Jul
08
Preuve du harcèlement moral: le salarié n'a pas à établir la preuve du caractère intentionnel des agissements de l'employeur

Dans un arrêt du 13 juin 2012 n°11-11181 (M. X c/ TV5 Monde), la Cour de cassation vient de rappeler que pour établir un harcèlement moral, le salarié n'a pas à établir la preuve du caractère intentionnel des agissements de l'employeur.

En effet, pour prouver le harcèlement moral, le salarié doit uniquement établir les faits laissant présumer l'existence d'un harcèlement (article L. 1154-1 du code du travail).

1) Les faits

M. X, a été engagé les 16 novembre 1998 et 1er février 1999 par la société TV5 Monde en qualité de responsable de programme par contrats à durée déterminée, puis le 1er août 2000 par contrat à durée indéterminée pour exercer les fonctions de concepteur éditorial et de présentateur de l'émission " Images de pub ".

Son contrat de travail stipulait le versement d'une prime de présentation pour chaque présentation effectué.

La société a mis fin à cette émission en septembre 2002 et le salarié a été licencié le 20 juillet 2006.

Le salarié réclamait des dommages intérêts pour harcèlement moral aux motifs que le bureau qui lui avait été attribué pendant 4 ans en sous sol, l'isolait des autres salariés.

2) Harcèlement moral : le salarié doit établir les faits laissant présumer l'existence d'un harcèlement

Aux termes de l'article L. 1152-1 du code du travail, « Aucun salarié ne doit subir les agissements répétés de harcèlement moral qui ont pour objet ou pour effet une dégradation de ses conditions de travail susceptible de porter atteinte à ses droits et à sa dignité, d'altérer sa santé physique ou mentale ou de compromettre son avenir professionnel ».

L'article L. 1154-1 du code du travail dispose que « lorsque survient un litige notamment en matière de harcèlement moral, le salarié doit établir les faits laissant présumer l'existence d'un harcèlement ».

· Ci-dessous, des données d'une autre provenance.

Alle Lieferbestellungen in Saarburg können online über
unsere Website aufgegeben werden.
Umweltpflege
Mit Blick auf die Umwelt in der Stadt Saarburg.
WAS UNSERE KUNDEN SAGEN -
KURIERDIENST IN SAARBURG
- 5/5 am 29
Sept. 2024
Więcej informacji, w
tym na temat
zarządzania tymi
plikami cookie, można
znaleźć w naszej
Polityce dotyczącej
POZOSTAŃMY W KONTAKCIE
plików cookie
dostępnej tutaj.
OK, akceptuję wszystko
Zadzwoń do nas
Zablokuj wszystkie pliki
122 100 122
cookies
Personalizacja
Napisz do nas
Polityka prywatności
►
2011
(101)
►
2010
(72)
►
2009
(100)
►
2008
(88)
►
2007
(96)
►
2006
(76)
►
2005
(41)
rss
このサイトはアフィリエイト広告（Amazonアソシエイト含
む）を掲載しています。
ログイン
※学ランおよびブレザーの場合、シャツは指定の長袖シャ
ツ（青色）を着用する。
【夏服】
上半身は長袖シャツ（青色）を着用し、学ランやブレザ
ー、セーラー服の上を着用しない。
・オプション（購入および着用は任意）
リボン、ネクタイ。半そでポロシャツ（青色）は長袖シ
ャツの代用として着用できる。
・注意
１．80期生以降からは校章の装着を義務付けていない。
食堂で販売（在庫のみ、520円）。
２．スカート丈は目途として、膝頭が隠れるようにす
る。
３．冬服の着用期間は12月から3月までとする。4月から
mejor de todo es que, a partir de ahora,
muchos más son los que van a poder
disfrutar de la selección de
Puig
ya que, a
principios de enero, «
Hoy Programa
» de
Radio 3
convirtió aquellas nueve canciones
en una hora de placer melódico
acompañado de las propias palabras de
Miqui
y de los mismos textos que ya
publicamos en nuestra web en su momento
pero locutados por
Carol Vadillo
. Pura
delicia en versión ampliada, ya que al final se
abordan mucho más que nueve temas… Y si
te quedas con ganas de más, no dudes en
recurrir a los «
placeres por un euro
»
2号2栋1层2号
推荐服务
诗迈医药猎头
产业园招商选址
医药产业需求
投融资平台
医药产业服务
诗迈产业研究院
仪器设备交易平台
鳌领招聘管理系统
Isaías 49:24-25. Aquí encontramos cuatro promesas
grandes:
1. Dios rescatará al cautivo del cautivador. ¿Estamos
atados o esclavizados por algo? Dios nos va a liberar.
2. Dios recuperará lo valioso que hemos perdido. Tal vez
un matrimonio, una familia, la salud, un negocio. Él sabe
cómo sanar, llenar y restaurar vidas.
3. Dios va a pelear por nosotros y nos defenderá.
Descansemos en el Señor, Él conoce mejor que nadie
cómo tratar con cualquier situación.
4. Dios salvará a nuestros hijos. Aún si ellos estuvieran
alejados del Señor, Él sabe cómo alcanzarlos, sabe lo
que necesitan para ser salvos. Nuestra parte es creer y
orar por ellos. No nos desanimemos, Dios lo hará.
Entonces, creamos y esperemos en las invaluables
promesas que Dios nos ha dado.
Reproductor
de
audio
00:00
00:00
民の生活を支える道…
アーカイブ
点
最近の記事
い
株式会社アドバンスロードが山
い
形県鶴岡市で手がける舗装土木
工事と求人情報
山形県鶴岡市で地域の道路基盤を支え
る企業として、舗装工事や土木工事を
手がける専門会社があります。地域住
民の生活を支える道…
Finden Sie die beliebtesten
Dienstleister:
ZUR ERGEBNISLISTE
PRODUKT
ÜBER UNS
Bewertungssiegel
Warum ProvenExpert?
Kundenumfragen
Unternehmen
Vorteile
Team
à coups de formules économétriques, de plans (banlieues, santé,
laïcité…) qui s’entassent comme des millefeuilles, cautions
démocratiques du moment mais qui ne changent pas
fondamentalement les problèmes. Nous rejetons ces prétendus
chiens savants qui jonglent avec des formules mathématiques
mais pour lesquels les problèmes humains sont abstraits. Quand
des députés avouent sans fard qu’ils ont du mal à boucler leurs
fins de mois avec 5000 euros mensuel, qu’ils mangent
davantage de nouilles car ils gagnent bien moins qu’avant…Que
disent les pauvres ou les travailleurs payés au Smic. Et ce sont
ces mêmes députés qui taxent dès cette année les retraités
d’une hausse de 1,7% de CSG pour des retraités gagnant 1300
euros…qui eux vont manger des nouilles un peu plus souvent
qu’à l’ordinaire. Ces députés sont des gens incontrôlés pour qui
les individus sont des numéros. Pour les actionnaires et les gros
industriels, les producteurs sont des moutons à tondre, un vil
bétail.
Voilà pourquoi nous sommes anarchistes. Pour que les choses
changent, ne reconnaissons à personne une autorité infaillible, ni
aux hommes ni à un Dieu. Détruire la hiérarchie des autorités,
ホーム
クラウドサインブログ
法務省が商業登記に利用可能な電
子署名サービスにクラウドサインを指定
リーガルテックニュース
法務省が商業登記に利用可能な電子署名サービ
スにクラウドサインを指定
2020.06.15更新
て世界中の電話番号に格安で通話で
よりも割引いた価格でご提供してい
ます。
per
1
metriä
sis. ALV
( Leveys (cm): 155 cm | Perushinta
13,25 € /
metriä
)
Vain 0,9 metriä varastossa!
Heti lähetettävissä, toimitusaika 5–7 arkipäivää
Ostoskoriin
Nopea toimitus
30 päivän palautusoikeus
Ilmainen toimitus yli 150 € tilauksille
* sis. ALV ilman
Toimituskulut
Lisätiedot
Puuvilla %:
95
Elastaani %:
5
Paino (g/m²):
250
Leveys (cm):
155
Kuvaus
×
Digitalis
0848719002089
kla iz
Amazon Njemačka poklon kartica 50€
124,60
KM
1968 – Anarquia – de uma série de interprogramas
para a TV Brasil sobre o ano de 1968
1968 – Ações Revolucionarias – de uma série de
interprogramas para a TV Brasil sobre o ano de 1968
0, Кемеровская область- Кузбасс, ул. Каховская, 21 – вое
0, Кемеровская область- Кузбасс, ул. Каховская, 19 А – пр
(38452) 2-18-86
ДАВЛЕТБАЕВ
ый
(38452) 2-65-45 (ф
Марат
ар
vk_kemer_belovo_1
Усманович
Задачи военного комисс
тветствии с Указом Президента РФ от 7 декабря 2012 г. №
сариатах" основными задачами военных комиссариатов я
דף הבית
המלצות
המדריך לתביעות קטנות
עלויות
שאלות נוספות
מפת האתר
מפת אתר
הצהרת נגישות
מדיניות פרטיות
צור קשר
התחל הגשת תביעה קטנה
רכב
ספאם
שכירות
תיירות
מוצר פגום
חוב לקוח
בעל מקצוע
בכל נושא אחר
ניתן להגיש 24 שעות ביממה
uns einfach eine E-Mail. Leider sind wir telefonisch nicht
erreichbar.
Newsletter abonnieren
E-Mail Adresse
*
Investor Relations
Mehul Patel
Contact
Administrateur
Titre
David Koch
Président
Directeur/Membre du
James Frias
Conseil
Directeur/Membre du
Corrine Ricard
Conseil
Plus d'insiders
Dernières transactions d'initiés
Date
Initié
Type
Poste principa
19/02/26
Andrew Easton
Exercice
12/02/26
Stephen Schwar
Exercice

La Cour d'appel de Paris avait débouté le salarié de sa demande de dommages-intérêts pour harcèlement moral, après avoir constaté que « le bureau qui lui avait été attribué pendant quatre ans était situé en sous-sol et l'isolait des autres membres du personnel », la Cour relevait « qu'il n'est pas établi que cette localisation ait été voulue par l'employeur ».

La Cour de cassation censure l'arrêt de la Cour d'appel ; en ajoutant une condition tenant au caractère intentionnel des agissements non exigée par la loi, la Cour d'appel a violé l'article L. 1154-1 du code du travail.

Cette décision doit être approuvée.

En effet, le salarié doit uniquement établir les faits laissant présumer l'existence d'un harcèlement moral ; le salarié n'a pas à établir le caractère intentionnel des agissements de l'employeur.

L'affaire est renvoyée devant la Cour d'Appel de Versailles, qui devra trancher, si l'attribution d'un bureau situé en sous sol pendant 4 ans et qui l'isolait des autres salariés, constitue ou non, un harcèlement moral.